Write each line out again exactly as written.

● ● ● ● ●

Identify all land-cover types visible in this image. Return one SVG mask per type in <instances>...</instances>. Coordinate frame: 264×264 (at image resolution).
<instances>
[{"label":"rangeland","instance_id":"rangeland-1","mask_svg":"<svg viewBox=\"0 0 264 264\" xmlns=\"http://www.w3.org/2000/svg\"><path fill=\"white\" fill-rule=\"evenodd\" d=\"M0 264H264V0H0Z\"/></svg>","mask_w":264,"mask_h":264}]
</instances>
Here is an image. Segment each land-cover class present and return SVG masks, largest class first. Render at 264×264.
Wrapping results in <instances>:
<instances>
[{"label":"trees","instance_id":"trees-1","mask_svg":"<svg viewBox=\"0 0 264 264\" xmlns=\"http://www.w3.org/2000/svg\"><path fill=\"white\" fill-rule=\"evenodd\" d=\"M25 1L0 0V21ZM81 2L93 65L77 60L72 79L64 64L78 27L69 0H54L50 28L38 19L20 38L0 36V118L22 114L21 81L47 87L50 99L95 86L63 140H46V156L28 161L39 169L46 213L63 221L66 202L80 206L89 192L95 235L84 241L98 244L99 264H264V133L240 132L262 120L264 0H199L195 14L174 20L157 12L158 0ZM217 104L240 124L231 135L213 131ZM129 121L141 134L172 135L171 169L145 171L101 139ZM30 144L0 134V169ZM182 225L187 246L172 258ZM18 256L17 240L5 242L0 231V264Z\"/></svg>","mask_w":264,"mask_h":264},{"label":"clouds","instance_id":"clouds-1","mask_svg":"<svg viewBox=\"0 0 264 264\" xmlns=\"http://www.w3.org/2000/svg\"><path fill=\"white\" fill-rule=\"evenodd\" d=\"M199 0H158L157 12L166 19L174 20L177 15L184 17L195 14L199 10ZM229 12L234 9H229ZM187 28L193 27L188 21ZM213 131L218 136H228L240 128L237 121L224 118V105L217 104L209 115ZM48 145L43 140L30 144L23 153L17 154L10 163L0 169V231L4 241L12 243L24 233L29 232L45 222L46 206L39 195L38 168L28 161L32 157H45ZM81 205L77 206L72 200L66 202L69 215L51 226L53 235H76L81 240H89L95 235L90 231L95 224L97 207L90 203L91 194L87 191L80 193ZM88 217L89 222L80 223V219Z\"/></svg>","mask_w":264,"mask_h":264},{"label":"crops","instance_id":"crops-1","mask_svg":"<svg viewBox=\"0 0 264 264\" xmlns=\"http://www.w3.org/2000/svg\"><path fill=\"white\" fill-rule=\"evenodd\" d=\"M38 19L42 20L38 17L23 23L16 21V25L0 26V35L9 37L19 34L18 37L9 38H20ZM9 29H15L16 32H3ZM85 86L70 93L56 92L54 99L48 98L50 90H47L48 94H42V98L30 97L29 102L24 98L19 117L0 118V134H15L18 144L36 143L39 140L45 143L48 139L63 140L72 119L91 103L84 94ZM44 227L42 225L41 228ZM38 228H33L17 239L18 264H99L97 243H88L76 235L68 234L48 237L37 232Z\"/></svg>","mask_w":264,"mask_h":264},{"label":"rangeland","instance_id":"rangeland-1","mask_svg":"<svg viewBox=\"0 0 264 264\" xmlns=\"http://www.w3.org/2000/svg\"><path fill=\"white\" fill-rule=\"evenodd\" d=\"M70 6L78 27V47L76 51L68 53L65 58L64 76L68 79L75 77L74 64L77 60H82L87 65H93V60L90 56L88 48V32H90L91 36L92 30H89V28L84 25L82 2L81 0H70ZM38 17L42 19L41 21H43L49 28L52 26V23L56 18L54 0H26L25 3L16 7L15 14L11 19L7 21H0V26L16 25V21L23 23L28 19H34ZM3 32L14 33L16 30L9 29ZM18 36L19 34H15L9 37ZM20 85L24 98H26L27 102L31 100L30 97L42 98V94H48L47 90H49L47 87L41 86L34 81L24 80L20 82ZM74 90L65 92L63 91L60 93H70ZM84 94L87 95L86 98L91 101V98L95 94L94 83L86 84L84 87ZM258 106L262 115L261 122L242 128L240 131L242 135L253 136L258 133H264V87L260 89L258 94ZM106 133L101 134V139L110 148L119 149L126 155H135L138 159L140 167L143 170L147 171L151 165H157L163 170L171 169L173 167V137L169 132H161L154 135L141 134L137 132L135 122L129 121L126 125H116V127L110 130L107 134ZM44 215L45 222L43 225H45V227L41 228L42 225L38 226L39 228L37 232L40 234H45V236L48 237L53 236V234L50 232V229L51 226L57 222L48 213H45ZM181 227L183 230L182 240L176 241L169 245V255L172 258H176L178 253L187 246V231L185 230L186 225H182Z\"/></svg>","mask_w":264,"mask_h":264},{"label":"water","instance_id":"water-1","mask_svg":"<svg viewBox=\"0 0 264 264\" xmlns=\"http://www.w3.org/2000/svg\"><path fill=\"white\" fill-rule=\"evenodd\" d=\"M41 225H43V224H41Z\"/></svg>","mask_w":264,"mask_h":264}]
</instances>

● ● ● ● ●

## ANSWER IN FULL:
Identify all land-cover types visible in this image. Return one SVG mask per type in <instances>...</instances>. Coordinate frame: 264×264 (at image resolution).
<instances>
[{"label":"rangeland","instance_id":"rangeland-1","mask_svg":"<svg viewBox=\"0 0 264 264\" xmlns=\"http://www.w3.org/2000/svg\"><path fill=\"white\" fill-rule=\"evenodd\" d=\"M0 264H264V0H0Z\"/></svg>","mask_w":264,"mask_h":264}]
</instances>
Here is an image. Segment each land-cover class present and return SVG masks, largest class first. Render at 264×264.
Wrapping results in <instances>:
<instances>
[{"label":"trees","instance_id":"trees-1","mask_svg":"<svg viewBox=\"0 0 264 264\" xmlns=\"http://www.w3.org/2000/svg\"><path fill=\"white\" fill-rule=\"evenodd\" d=\"M25 1L0 0V21ZM81 2L93 65L77 60L72 79L64 64L78 27L69 0H54L50 28L38 19L20 38L0 36V118L22 114L21 81L47 87L50 99L95 86L63 140H46V156L28 161L39 169L46 213L63 221L66 202L80 206L89 192L95 235L84 241L98 244L99 264H264V133L240 132L262 120L264 0H199L195 14L174 20L157 12L158 0ZM217 104L240 124L231 135L213 131ZM129 121L141 134L172 135L171 169L145 171L101 139ZM30 144L0 134V169ZM182 225L187 246L172 258ZM18 256L17 240L5 242L0 231V264Z\"/></svg>","mask_w":264,"mask_h":264},{"label":"clouds","instance_id":"clouds-1","mask_svg":"<svg viewBox=\"0 0 264 264\" xmlns=\"http://www.w3.org/2000/svg\"><path fill=\"white\" fill-rule=\"evenodd\" d=\"M199 0H158L157 12L166 19L174 20L177 15L184 17L195 14L199 10ZM229 12L234 9H229ZM187 28L193 27L188 21ZM213 131L218 136H228L240 128L237 121L224 118V105L217 104L209 115ZM48 145L43 140L30 144L23 153L17 154L10 163L0 169V231L4 241L12 243L24 233L29 232L45 222L46 206L39 195L38 168L28 161L32 157H45ZM81 205L77 206L72 200L66 202L69 215L51 226L53 235H76L81 240H89L95 235L90 231L95 224L97 207L90 203L91 194L87 191L80 193ZM88 217L89 222L80 223V219Z\"/></svg>","mask_w":264,"mask_h":264},{"label":"crops","instance_id":"crops-1","mask_svg":"<svg viewBox=\"0 0 264 264\" xmlns=\"http://www.w3.org/2000/svg\"><path fill=\"white\" fill-rule=\"evenodd\" d=\"M38 19L42 20L38 17L23 23L16 21V25L0 26V35L9 37L19 34L18 37L9 38H20ZM9 29H15L16 32H3ZM85 86L70 93L56 92L54 99L48 98L50 90H47L48 94H42V98L30 97L29 102L24 98L19 117L0 118V134H15L18 144L36 143L39 140L45 143L48 139L63 140L72 119L91 103L84 94ZM44 227L42 225L41 228ZM38 228H33L17 239L18 264H99L97 243H88L76 235L68 234L48 237L37 232Z\"/></svg>","mask_w":264,"mask_h":264},{"label":"rangeland","instance_id":"rangeland-1","mask_svg":"<svg viewBox=\"0 0 264 264\" xmlns=\"http://www.w3.org/2000/svg\"><path fill=\"white\" fill-rule=\"evenodd\" d=\"M70 6L78 27V47L76 51L68 53L65 58L64 76L68 79L75 77L74 64L77 60H82L87 65H93V60L90 56L88 48V32H90L91 36L92 30H89V28L84 25L82 2L81 0H70ZM38 17L42 19L41 21H43L49 28L52 26V23L56 18L54 0H26L25 3L16 7L15 14L11 19L7 21H0V26L16 25V21L23 23L28 19H34ZM3 32L14 33L16 30L9 29ZM18 36L19 34H15L9 37ZM20 85L24 98H26L27 102L31 100L30 97L42 98V94H48L47 90H49L47 87L41 86L34 81L24 80L20 82ZM74 90L65 92L63 91L60 93H70ZM84 94L87 95L86 98L91 101V98L95 94L94 83L86 84L84 87ZM258 106L262 115L261 122L242 128L240 131L242 135L253 136L258 133H264V87L260 89L258 94ZM106 133L101 134V139L110 148L119 149L126 155H135L138 159L140 167L143 170L147 171L151 165H157L163 170L171 169L173 167V137L169 132H161L154 135L141 134L137 132L135 122L129 121L126 125H116V127L110 130L107 134ZM44 215L45 222L43 225H45V227L41 228L42 225L38 226L39 228L37 232L40 234H45V236L48 237L53 236V234L50 232V229L51 226L57 222L48 213H45ZM181 227L183 230L182 240L176 241L169 245V255L172 258H176L178 253L187 246V231L185 230L186 225H182Z\"/></svg>","mask_w":264,"mask_h":264},{"label":"water","instance_id":"water-1","mask_svg":"<svg viewBox=\"0 0 264 264\" xmlns=\"http://www.w3.org/2000/svg\"><path fill=\"white\" fill-rule=\"evenodd\" d=\"M41 225H43V224H41Z\"/></svg>","mask_w":264,"mask_h":264}]
</instances>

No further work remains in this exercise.